Święta minęły, zimy prawdziwej jak nie było, tak nie ma. Chociaż pierwsze zwiastuny są już na horyzoncie. Trochę ochłodziło się i z lekka czasami postraszy deszcz ze śniegiem. W sumie, to pierwszy raz dzisiaj ubrałam coś cieplejszego pod szyję i zastanawiam się, czy jeszcze będą potrzebne w tym sezonie czapki i rękawice ;)). Mi taka aura zupełnie nie przeszkadza. Nie mogę jednak słuchać, jak cały czas w kółko w serwisach informacyjnych narzekają na brak śniegu. Jak śnieg jest to źle, jak nie ma to też źle. Pada źle, nie pada też niedobrze, i tak w kółko. Zastanawiam się, czy w ogóle jest sens. aż tak rozwodzić się nad warunkami atmosferycznymi. Przecież i tak nie mamy na nie większego wpływu.
Bez względu na pogodę ciepły sweter zawsze się przyda, więc moja szafa powiększyła się o kolejny ciepły ciuszek. Sweter zrobiłam z mieszanki wełny z akrylem. Z racji tego, że jest to mieszanka pół na pół, to sweterek ma dosyć dobre parametry grzewcze. Całość robiłam na drutach nr 4, fałszywym ściegiem angielskim.
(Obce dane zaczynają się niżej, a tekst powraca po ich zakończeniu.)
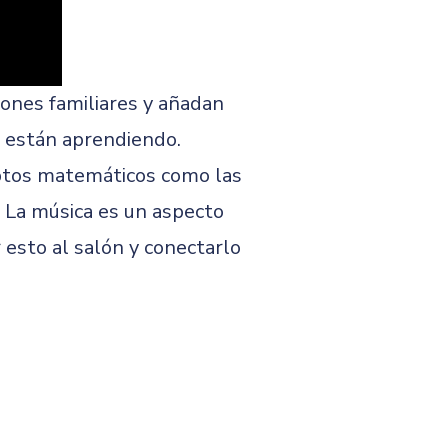
iones familiares y añadan
e están aprendiendo.
ptos matemáticos como las
. La música es un aspecto
 esto al salón y conectarlo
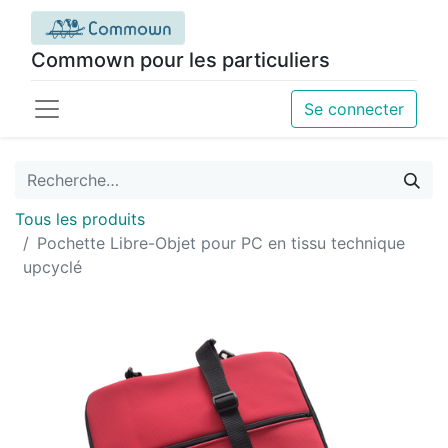
Commown pour les particuliers
Se connecter
Tous les produits
Pochette Libre-Objet pour PC en tissu technique
upcyclé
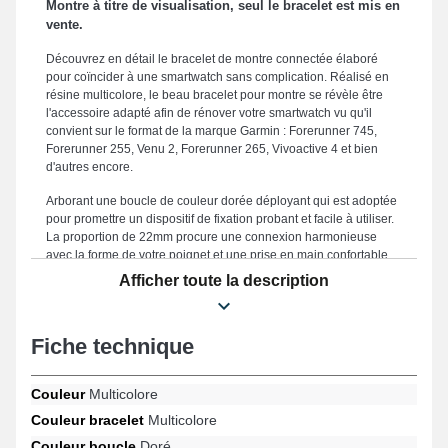
Montre à titre de visualisation, seul le bracelet est mis en
vente.
Découvrez en détail le bracelet de montre connectée élaboré
pour coïncider à une smartwatch sans complication. Réalisé en
résine multicolore, le beau bracelet pour montre se révèle être
l'accessoire adapté afin de rénover votre smartwatch vu qu'il
convient sur le format de la marque Garmin : Forerunner 745,
Forerunner 255, Venu 2, Forerunner 265, Vivoactive 4 et bien
d'autres encore.
Arborant une boucle de couleur dorée déployant qui est adoptée
pour promettre un dispositif de fixation probant et facile à utiliser.
La proportion de 22mm procure une connexion harmonieuse
avec la forme de votre poignet et une prise en main confortable.
Apprécié en raison de son endurance, ce bracelet smartwatch se
Afficher toute la description
positionne comme une alternative appropriée destinée à rénover
un bracelet brisé ou fatigué, en proposant une longévité accrue
pour votre smartwatch. La teinte multicoloree distinguée de ce
Fiche technique
style d'accessoire horloger a été conçue pour ceux qui
recherchent une symbiose entre esthétique et innovation, ce
bracelet correspond parfaitement aux spécifications des
Couleur
Multicolore
professionnels. Compatible sur les modèles Forerunner 265,
Forerunner 255, Venu 2, Forerunner 745, Vivoactive 4 entre
Couleur bracelet
Multicolore
autres de la marque Garmin, ce style de bracelet pour montre
Couleur boucle
Doré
Tylko plisy i podkrój szyi zrobiłam ściągaczem. Sweterek jest rozpinany, ale bez ... guzików. Stwierdziłam, że z guzikami wyglądałby bardzo staromodnie. Zastosowany ścieg sprawił, że sweterek jest gruby wizualnie i mięsisty, a to niestety bardzo pogrubia sylwetkę, dlatego zrezygnowałam z guzików. Dzianina fajnie wygląda bez żadnego zapięcia, ostatecznie można ja spiąć ozdobną szpilką albo agrafką.
Fałszywy ścieg angielski przerabia się bardzo prosto i szybko, ale jest to dosyć włóczkożerny ścieg. Lubię go, bo nadaje wyrobom mięsistości i sztywności.
Włóczka ma bardzo ładny perłowy kolor.